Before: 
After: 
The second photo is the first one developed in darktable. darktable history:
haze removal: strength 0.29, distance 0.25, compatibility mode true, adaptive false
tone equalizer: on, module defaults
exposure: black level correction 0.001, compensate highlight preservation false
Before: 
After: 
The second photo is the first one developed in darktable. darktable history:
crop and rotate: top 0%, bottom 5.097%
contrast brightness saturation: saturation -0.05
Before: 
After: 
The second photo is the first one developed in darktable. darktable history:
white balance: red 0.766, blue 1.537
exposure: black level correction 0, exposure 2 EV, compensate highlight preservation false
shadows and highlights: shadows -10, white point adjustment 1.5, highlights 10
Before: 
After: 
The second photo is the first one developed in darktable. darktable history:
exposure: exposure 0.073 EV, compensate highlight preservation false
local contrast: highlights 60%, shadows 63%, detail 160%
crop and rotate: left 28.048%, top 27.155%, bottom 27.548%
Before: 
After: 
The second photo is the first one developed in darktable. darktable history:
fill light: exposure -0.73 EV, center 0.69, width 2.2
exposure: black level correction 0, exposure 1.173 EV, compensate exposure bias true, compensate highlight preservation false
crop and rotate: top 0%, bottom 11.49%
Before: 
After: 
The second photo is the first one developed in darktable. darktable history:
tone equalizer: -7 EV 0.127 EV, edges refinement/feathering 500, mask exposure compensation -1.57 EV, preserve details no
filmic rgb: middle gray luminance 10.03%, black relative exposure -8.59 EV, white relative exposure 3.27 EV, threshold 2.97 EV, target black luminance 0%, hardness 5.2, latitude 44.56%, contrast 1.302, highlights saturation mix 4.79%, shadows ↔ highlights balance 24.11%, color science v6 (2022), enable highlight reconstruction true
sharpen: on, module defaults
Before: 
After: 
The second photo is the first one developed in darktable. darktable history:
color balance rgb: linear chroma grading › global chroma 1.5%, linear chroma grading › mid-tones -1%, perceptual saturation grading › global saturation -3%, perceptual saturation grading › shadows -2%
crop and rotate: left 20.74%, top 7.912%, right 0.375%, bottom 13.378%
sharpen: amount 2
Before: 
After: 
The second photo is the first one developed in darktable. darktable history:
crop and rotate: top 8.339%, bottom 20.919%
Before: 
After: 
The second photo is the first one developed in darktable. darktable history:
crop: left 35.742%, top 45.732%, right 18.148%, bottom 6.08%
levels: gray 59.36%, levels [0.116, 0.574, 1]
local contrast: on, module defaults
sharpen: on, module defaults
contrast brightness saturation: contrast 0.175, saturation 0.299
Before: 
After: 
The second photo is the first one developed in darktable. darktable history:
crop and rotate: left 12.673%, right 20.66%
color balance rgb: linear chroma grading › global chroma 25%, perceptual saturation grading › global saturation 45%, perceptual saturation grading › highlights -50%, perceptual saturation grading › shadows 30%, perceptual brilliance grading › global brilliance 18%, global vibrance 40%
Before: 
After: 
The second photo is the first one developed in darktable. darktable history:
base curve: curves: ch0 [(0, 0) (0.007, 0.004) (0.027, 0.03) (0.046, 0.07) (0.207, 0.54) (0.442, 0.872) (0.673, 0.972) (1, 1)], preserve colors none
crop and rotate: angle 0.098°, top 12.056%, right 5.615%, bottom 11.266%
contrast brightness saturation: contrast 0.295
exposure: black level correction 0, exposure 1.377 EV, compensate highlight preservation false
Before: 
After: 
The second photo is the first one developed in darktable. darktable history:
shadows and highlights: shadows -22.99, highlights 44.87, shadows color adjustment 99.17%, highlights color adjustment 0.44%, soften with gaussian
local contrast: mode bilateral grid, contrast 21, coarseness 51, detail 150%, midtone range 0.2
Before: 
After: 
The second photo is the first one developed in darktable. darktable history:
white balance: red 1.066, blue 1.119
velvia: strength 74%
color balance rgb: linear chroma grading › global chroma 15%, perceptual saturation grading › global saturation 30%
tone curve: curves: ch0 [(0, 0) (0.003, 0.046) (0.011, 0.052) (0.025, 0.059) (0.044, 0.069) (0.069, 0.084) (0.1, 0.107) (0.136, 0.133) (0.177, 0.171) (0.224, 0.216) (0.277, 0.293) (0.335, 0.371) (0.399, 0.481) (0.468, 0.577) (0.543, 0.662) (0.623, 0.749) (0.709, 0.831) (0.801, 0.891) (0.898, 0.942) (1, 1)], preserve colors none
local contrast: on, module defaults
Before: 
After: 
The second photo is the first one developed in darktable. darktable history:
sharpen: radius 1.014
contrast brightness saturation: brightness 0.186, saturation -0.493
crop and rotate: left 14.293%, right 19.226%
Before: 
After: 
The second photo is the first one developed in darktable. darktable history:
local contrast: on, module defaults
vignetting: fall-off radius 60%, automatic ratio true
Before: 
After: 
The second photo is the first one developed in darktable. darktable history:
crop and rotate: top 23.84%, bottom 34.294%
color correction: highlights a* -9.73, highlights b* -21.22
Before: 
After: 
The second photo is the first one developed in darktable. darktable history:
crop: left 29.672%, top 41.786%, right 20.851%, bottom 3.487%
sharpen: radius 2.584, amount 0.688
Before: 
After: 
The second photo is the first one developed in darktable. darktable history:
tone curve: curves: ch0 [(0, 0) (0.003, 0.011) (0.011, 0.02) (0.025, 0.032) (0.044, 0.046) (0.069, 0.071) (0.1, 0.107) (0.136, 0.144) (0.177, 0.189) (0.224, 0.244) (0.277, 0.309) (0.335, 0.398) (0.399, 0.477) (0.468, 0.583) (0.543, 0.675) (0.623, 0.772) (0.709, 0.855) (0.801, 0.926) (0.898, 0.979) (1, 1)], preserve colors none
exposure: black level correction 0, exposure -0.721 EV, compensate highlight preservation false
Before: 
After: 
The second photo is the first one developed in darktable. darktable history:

........

What you are asked to do: Format every line above as a JSON list of strings, one string per line, omitting blank lines.

Response for this exercise:
[
  "Before: ",
  "After: ",
  "The second photo is the first one developed in darktable. darktable history:",
  "haze removal: strength 0.29, distance 0.25, compatibility mode true, adaptive false",
  "tone equalizer: on, module defaults",
  "exposure: black level correction 0.001, compensate highlight preservation false",
  "Before: ",
  "After: ",
  "The second photo is the first one developed in darktable. darktable history:",
  "crop and rotate: top 0%, bottom 5.097%",
  "contrast brightness saturation: saturation -0.05",
  "Before: ",
  "After: ",
  "The second photo is the first one developed in darktable. darktable history:",
  "white balance: red 0.766, blue 1.537",
  "exposure: black level correction 0, exposure 2 EV, compensate highlight preservation false",
  "shadows and highlights: shadows -10, white point adjustment 1.5, highlights 10",
  "Before: ",
  "After: ",
  "The second photo is the first one developed in darktable. darktable history:",
  "exposure: exposure 0.073 EV, compensate highlight preservation false",
  "local contrast: highlights 60%, shadows 63%, detail 160%",
  "crop and rotate: left 28.048%, top 27.155%, bottom 27.548%",
  "Before: ",
  "After: ",
  "The second photo is the first one developed in darktable. darktable history:",
  "fill light: exposure -0.73 EV, center 0.69, width 2.2",
  "exposure: black level correction 0, exposure 1.173 EV, compensate exposure bias true, compensate highlight preservation false",
  "crop and rotate: top 0%, bottom 11.49%",
  "Before: ",
  "After: ",
  "The second photo is the first one developed in darktable. darktable history:",
  "tone equalizer: -7 EV 0.127 EV, edges refinement/feathering 500, mask exposure compensation -1.57 EV, preserve details no",
  "filmic rgb: middle gray luminance 10.03%, black relative exposure -8.59 EV, white relative exposure 3.27 EV, threshold 2.97 EV, target black luminance 0%, hardness 5.2, latitude 44.56%, contrast 1.302, highlights saturation mix 4.79%, shadows ↔ highlights balance 24.11%, color science v6 (2022), enable highlight reconstruction true",
  "sharpen: on, module defaults",
  "Before: ",
  "After: ",
  "The second photo is the first one developed in darktable. darktable history:",
  "color balance rgb: linear chroma grading › global chroma 1.5%, linear chroma grading › mid-tones -1%, perceptual saturation grading › global saturation -3%, perceptual saturation grading › shadows -2%",
  "crop and rotate: left 20.74%, top 7.912%, right 0.375%, bottom 13.378%",
  "sharpen: amount 2",
  "Before: ",
  "After: ",
  "The second photo is the first one developed in darktable. darktable history:",
  "crop and rotate: top 8.339%, bottom 20.919%",
  "Before: ",
  "After: ",
  "The second photo is the first one developed in darktable. darktable history:",
  "crop: left 35.742%, top 45.732%, right 18.148%, bottom 6.08%",
  "levels: gray 59.36%, levels [0.116, 0.574, 1]",
  "local contrast: on, module defaults",
  "sharpen: on, module defaults",
  "contrast brightness saturation: contrast 0.175, saturation 0.299",
  "Before: ",
  "After: ",
  "The second photo is the first one developed in darktable. darktable history:",
  "crop and rotate: left 12.673%, right 20.66%",
  "color balance rgb: linear chroma grading › global chroma 25%, perceptual saturation grading › global saturation 45%, perceptual saturation grading › highlights -50%, perceptual saturation grading › shadows 30%, perceptual brilliance grading › global brilliance 18%, global vibrance 40%",
  "Before: ",
  "After: ",
  "The second photo is the first one developed in darktable. darktable history:",
  "base curve: curves: ch0 [(0, 0) (0.007, 0.004) (0.027, 0.03) (0.046, 0.07) (0.207, 0.54) (0.442, 0.872) (0.673, 0.972) (1, 1)], preserve colors none",
  "crop and rotate: angle 0.098°, top 12.056%, right 5.615%, bottom 11.266%",
  "contrast brightness saturation: contrast 0.295",
  "exposure: black level correction 0, exposure 1.377 EV, compensate highlight preservation false",
  "Before: ",
  "After: ",
  "The second photo is the first one developed in darktable. darktable history:",
  "shadows and highlights: shadows -22.99, highlights 44.87, shadows color adjustment 99.17%, highlights color adjustment 0.44%, soften with gaussian",
  "local contrast: mode bilateral grid, contrast 21, coarseness 51, detail 150%, midtone range 0.2",
  "Before: ",
  "After: ",
  "The second photo is the first one developed in darktable. darktable history:",
  "white balance: red 1.066, blue 1.119",
  "velvia: strength 74%",
  "color balance rgb: linear chroma grading › global chroma 15%, perceptual saturation grading › global saturation 30%",
  "tone curve: curves: ch0 [(0, 0) (0.003, 0.046) (0.011, 0.052) (0.025, 0.059) (0.044, 0.069) (0.069, 0.084) (0.1, 0.107) (0.136, 0.133) (0.177, 0.171) (0.224, 0.216) (0.277, 0.293) (0.335, 0.371) (0.399, 0.481) (0.468, 0.577) (0.543, 0.662) (0.623, 0.749) (0.709, 0.831) (0.801, 0.891) (0.898, 0.942) (1, 1)], preserve colors none",
  "local contrast: on, module defaults",
  "Before: ",
  "After: ",
  "The second photo is the first one developed in darktable. darktable history:",
  "sharpen: radius 1.014",
  "contrast brightness saturation: brightness 0.186, saturation -0.493",
  "crop and rotate: left 14.293%, right 19.226%",
  "Before: ",
  "After: ",
  "The second photo is the first one developed in darktable. darktable history:",
  "local contrast: on, module defaults",
  "vignetting: fall-off radius 60%, automatic ratio true",
  "Before: ",
  "After: ",
  "The second photo is the first one developed in darktable. darktable history:",
  "crop and rotate: top 23.84%, bottom 34.294%",
  "color correction: highlights a* -9.73, highlights b* -21.22",
  "Before: ",
  "After: ",
  "The second photo is the first one developed in darktable. darktable history:",
  "crop: left 29.672%, top 41.786%, right 20.851%, bottom 3.487%",
  "sharpen: radius 2.584, amount 0.688",
  "Before: ",
  "After: ",
  "The second photo is the first one developed in darktable. darktable history:",
  "tone curve: curves: ch0 [(0, 0) (0.003, 0.011) (0.011, 0.02) (0.025, 0.032) (0.044, 0.046) (0.069, 0.071) (0.1, 0.107) (0.136, 0.144) (0.177, 0.189) (0.224, 0.244) (0.277, 0.309) (0.335, 0.398) (0.399, 0.477) (0.468, 0.583) (0.543, 0.675) (0.623, 0.772) (0.709, 0.855) (0.801, 0.926) (0.898, 0.979) (1, 1)], preserve colors none",
  "exposure: black level correction 0, exposure -0.721 EV, compensate highlight preservation false",
  "Before: ",
  "After: ",
  "The second photo is the first one developed in darktable. darktable history:"
]